In July 2018, the Supreme Court rapped 10 states and two UTs, including Kerala,for failing to create a state policy for solid-waste management that complied with the Solid Waste Management Rules, 2016. The rules stipulate formulating a state policy within a year after the formulation of a national policy for waste management. The apex court imposed a fine on the state. It was only two months later that Kerala created its policy. However, the Kerala government had ordered the creation of six waste-to-energy plants in September 2017, a year before the policy was made. The Peringamala plant is one of the six such plants to be created.
But experts have long suggested that waste-to-energy is not the most viable method of waste disposal. In 2015, The Energy and Research Institute in Delhi released a report on the management of urban and industrial waste in India. The report listed a hierarchy of practices for waste management, with the first being the most preferred, and the subsequent strategies to be used if previous ones could not be implemented. It ranked waste-to-energy as the second last option, and “dumping of waste into landfills” as the last, only to be adopted if none of the earlier methods are feasible.
But the ministry of new and renewable energy has designed schemes to promote waste-to-energy projects in India, offering financial incentives and subsidies as high as Rs 1.5 crore per megawatt of electricity generated. The general manager of KSIDC, Unnikrishnan, said bidding has also been opened for a similar plant in the coastal city of Kozhikode.
According to a 2016 press release by the ministry, there are at least 53 waste-to-energy projects in India, in different stages of tendering, commissioning and construction. Of these, only five are currently operational or under trial run, including a major plant at Timarpur-Okhla in Delhi. The plant used 1,300 tonnes of municipal solid waste to produce 16 megawatts of electricity. In 2016, residents near the plant had complained about negative health impacts. The National Green Tribunal refused the appeal to relocate or shut down the plant, saying that it was “nonpolluting.” However, it ordered an environmental compensation of Rs 25 lakh, noting that the plant’s smoke emission had earlier exceeded the prescribed standard.

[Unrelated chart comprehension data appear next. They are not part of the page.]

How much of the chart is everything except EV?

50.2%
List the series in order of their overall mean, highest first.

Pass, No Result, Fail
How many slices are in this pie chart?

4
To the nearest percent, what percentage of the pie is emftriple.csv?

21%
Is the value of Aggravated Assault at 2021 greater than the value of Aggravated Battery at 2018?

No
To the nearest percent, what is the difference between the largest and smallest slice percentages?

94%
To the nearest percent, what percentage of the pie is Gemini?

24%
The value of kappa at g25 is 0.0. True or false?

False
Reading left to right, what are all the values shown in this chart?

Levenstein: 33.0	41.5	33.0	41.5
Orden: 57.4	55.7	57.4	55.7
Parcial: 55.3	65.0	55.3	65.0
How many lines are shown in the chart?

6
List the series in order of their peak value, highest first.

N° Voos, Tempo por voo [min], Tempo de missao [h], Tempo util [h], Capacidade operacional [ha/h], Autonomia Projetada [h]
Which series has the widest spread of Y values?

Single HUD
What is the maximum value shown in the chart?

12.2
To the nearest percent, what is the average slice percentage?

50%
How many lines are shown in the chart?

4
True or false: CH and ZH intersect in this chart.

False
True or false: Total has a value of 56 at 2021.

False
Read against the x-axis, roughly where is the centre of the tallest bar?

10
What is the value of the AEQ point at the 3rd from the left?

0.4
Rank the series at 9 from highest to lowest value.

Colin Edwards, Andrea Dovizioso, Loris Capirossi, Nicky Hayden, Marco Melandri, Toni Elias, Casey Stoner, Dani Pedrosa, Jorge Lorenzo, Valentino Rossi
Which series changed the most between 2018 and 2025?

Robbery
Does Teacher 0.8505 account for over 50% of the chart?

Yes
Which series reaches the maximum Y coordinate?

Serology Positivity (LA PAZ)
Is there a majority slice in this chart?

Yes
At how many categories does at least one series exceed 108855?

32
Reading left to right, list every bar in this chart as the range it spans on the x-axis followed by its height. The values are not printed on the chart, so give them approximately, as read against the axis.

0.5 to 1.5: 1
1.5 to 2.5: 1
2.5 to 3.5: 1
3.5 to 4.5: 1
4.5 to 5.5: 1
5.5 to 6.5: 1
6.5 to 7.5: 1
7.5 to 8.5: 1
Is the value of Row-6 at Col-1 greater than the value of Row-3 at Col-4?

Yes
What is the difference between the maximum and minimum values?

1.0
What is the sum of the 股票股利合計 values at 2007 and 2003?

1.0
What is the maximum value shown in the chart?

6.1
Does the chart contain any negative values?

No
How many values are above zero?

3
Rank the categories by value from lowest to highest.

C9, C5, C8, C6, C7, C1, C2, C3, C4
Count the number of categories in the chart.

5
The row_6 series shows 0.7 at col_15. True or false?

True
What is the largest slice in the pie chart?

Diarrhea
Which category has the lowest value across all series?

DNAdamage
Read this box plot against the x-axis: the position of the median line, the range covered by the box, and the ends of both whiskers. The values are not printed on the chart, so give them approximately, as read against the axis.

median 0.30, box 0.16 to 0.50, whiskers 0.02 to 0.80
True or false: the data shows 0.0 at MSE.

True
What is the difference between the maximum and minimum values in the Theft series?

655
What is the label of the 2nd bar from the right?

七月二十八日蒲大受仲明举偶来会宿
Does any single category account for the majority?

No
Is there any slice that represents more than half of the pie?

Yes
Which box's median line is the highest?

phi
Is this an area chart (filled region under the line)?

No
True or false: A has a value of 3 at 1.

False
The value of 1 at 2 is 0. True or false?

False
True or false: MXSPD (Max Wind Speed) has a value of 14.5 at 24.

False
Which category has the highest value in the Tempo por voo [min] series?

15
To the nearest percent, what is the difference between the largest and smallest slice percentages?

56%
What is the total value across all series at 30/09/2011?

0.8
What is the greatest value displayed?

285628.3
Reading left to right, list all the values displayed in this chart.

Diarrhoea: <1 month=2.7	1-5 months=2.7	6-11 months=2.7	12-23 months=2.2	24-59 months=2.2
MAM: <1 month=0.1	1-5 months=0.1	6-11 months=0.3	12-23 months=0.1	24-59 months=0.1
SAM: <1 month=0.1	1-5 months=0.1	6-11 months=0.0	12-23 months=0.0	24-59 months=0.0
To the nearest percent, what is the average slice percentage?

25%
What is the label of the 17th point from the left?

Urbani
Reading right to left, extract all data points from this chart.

Environmental activists are also concerned about the dangers of using the village as a dumping ground for the city’s waste. According to PV Rajagopal, an activist and the president of EktaParishad, a social justice and land rights focused NGO in Delhi, “The government has failed to manage waste from city,” he said. “Now, they want to get rid of it. What is the easy way? Just dump it in villages.” He added that government must rethink the current flawed development model, and institute better urban planning.
“Why do they want to pollute this pure land?” Adarsh Pratap, a green activist in Peringamala who is associated with the United Nations Forum for Climate Change, asked. “We don’t want the coming generation to be born mutilated. We won’t allow this to happen. We are not the city’s backyard.”